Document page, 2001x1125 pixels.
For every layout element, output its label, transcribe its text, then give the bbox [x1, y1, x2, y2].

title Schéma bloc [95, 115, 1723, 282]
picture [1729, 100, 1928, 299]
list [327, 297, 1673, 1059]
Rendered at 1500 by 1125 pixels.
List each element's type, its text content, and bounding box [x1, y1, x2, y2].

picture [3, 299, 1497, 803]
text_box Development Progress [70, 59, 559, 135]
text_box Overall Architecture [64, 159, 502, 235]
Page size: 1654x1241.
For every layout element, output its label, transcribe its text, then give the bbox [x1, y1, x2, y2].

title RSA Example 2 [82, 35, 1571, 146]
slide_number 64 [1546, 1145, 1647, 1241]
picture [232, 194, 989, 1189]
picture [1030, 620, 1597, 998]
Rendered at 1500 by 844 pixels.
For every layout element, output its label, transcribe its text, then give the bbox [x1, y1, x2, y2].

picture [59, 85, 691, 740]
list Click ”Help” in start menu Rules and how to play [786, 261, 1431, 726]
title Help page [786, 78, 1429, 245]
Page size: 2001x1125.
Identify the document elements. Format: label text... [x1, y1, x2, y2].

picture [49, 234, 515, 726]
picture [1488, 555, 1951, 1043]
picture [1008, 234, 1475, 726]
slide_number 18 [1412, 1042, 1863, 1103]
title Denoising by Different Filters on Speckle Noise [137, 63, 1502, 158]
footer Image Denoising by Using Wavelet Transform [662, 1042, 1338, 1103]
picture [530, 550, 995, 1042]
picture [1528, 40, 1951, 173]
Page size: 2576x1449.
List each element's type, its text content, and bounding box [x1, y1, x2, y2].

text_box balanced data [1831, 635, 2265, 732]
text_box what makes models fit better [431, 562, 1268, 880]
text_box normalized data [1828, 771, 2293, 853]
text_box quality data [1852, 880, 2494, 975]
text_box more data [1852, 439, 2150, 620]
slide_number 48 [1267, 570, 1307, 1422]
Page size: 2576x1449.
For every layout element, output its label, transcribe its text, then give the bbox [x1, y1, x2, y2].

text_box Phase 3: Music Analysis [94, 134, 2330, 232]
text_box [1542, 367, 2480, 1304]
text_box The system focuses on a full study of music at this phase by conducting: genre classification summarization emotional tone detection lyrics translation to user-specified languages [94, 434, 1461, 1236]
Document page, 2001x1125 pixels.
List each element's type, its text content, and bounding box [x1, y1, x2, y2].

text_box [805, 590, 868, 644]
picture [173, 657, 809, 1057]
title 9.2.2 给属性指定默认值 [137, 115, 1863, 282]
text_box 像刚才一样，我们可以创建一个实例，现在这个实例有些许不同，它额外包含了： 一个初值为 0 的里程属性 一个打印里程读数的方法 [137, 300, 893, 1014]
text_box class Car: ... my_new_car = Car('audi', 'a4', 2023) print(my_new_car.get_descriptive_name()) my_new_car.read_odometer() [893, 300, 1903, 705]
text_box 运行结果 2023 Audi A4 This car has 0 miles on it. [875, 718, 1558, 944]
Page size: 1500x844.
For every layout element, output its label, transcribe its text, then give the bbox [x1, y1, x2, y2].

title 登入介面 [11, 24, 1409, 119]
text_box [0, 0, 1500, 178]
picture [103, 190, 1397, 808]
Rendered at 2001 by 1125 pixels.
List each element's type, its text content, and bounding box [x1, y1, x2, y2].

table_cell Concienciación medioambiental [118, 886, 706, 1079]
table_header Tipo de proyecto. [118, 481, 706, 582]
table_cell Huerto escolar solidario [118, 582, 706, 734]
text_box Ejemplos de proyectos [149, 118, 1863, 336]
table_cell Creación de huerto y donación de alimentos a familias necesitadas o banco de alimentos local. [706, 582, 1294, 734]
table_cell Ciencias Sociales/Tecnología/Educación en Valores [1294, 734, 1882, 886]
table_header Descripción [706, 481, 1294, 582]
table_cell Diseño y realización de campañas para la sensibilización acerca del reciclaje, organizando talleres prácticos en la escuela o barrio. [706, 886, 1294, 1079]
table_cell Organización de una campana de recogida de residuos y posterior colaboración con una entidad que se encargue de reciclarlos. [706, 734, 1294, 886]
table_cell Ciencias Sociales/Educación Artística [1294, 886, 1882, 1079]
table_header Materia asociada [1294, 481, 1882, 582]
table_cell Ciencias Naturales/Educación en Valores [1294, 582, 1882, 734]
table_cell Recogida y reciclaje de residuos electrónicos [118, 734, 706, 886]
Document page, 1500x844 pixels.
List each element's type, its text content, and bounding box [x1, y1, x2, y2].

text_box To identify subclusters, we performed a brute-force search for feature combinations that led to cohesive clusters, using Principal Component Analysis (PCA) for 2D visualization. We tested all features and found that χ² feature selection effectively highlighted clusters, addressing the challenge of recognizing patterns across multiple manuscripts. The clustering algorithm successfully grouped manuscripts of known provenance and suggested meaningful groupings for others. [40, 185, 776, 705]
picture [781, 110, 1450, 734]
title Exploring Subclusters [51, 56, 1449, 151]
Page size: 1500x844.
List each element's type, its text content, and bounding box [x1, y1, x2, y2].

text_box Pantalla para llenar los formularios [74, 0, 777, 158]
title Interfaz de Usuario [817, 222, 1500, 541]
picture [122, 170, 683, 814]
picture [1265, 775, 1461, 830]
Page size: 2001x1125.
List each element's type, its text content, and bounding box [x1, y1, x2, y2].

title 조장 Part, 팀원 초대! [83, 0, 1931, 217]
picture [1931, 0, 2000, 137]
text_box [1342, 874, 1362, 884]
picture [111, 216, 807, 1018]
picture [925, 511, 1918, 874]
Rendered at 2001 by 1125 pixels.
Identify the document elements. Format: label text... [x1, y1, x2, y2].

◇ ◇ ◇ ◇ ◇

[Task instructions]: All entries shown above should be printed again exactly.

[Exercise output]:
Document page, 2001x1125 pixels.
For every layout element, output its label, transcribe its text, then give the bbox [x1, y1, x2, y2].

title Schéma bloc [95, 115, 1723, 282]
picture [1729, 100, 1928, 299]
list [327, 297, 1673, 1059]
Rendered at 1500 by 1125 pixels.
List each element's type, its text content, and bounding box [x1, y1, x2, y2].

picture [3, 299, 1497, 803]
text_box Development Progress [70, 59, 559, 135]
text_box Overall Architecture [64, 159, 502, 235]
Page size: 1654x1241.
For every layout element, output its label, transcribe its text, then give the bbox [x1, y1, x2, y2].

title RSA Example 2 [82, 35, 1571, 146]
slide_number 64 [1546, 1145, 1647, 1241]
picture [232, 194, 989, 1189]
picture [1030, 620, 1597, 998]
Rendered at 1500 by 844 pixels.
For every layout element, output its label, transcribe its text, then give the bbox [x1, y1, x2, y2].

picture [59, 85, 691, 740]
list Click ”Help” in start menu Rules and how to play [786, 261, 1431, 726]
title Help page [786, 78, 1429, 245]
Page size: 2001x1125.
Identify the document elements. Format: label text... [x1, y1, x2, y2].

picture [49, 234, 515, 726]
picture [1488, 555, 1951, 1043]
picture [1008, 234, 1475, 726]
slide_number 18 [1412, 1042, 1863, 1103]
title Denoising by Different Filters on Speckle Noise [137, 63, 1502, 158]
footer Image Denoising by Using Wavelet Transform [662, 1042, 1338, 1103]
picture [530, 550, 995, 1042]
picture [1528, 40, 1951, 173]
Page size: 2576x1449.
List each element's type, its text content, and bounding box [x1, y1, x2, y2].

text_box balanced data [1831, 635, 2265, 732]
text_box what makes models fit better [431, 562, 1268, 880]
text_box normalized data [1828, 771, 2293, 853]
text_box quality data [1852, 880, 2494, 975]
text_box more data [1852, 439, 2150, 620]
slide_number 48 [1267, 570, 1307, 1422]
Page size: 2576x1449.
For every layout element, output its label, transcribe its text, then give the bbox [x1, y1, x2, y2].

text_box Phase 3: Music Analysis [94, 134, 2330, 232]
text_box [1542, 367, 2480, 1304]
text_box The system focuses on a full study of music at this phase by conducting: genre classification summarization emotional tone detection lyrics translation to user-specified languages [94, 434, 1461, 1236]
Document page, 2001x1125 pixels.
List each element's type, its text content, and bounding box [x1, y1, x2, y2].

text_box [805, 590, 868, 644]
picture [173, 657, 809, 1057]
title 9.2.2 给属性指定默认值 [137, 115, 1863, 282]
text_box 像刚才一样，我们可以创建一个实例，现在这个实例有些许不同，它额外包含了： 一个初值为 0 的里程属性 一个打印里程读数的方法 [137, 300, 893, 1014]
text_box class Car: ... my_new_car = Car('audi', 'a4', 2023) print(my_new_car.get_descriptive_name()) my_new_car.read_odometer() [893, 300, 1903, 705]
text_box 运行结果 2023 Audi A4 This car has 0 miles on it. [875, 718, 1558, 944]
Page size: 1500x844.
For every layout element, output its label, transcribe its text, then give the bbox [x1, y1, x2, y2].

title 登入介面 [11, 24, 1409, 119]
text_box [0, 0, 1500, 178]
picture [103, 190, 1397, 808]
Rendered at 2001 by 1125 pixels.
List each element's type, its text content, and bounding box [x1, y1, x2, y2].

table_cell Concienciación medioambiental [118, 886, 706, 1079]
table_header Tipo de proyecto. [118, 481, 706, 582]
table_cell Huerto escolar solidario [118, 582, 706, 734]
text_box Ejemplos de proyectos [149, 118, 1863, 336]
table_cell Creación de huerto y donación de alimentos a familias necesitadas o banco de alimentos local. [706, 582, 1294, 734]
table_cell Ciencias Sociales/Tecnología/Educación en Valores [1294, 734, 1882, 886]
table_header Descripción [706, 481, 1294, 582]
table_cell Diseño y realización de campañas para la sensibilización acerca del reciclaje, organizando talleres prácticos en la escuela o barrio. [706, 886, 1294, 1079]
table_cell Organización de una campana de recogida de residuos y posterior colaboración con una entidad que se encargue de reciclarlos. [706, 734, 1294, 886]
table_cell Ciencias Sociales/Educación Artística [1294, 886, 1882, 1079]
table_header Materia asociada [1294, 481, 1882, 582]
table_cell Ciencias Naturales/Educación en Valores [1294, 582, 1882, 734]
table_cell Recogida y reciclaje de residuos electrónicos [118, 734, 706, 886]
Document page, 1500x844 pixels.
List each element's type, its text content, and bounding box [x1, y1, x2, y2].

text_box To identify subclusters, we performed a brute-force search for feature combinations that led to cohesive clusters, using Principal Component Analysis (PCA) for 2D visualization. We tested all features and found that χ² feature selection effectively highlighted clusters, addressing the challenge of recognizing patterns across multiple manuscripts. The clustering algorithm successfully grouped manuscripts of known provenance and suggested meaningful groupings for others. [40, 185, 776, 705]
picture [781, 110, 1450, 734]
title Exploring Subclusters [51, 56, 1449, 151]
Page size: 1500x844.
List each element's type, its text content, and bounding box [x1, y1, x2, y2].

text_box Pantalla para llenar los formularios [74, 0, 777, 158]
title Interfaz de Usuario [817, 222, 1500, 541]
picture [122, 170, 683, 814]
picture [1265, 775, 1461, 830]
Page size: 2001x1125.
List each element's type, its text content, and bounding box [x1, y1, x2, y2].

title 조장 Part, 팀원 초대! [83, 0, 1931, 217]
picture [1931, 0, 2000, 137]
text_box [1342, 874, 1362, 884]
picture [111, 216, 807, 1018]
picture [925, 511, 1918, 874]
Rendered at 2001 by 1125 pixels.
Identify the document elements. Format: label text... [x1, y1, x2, y2].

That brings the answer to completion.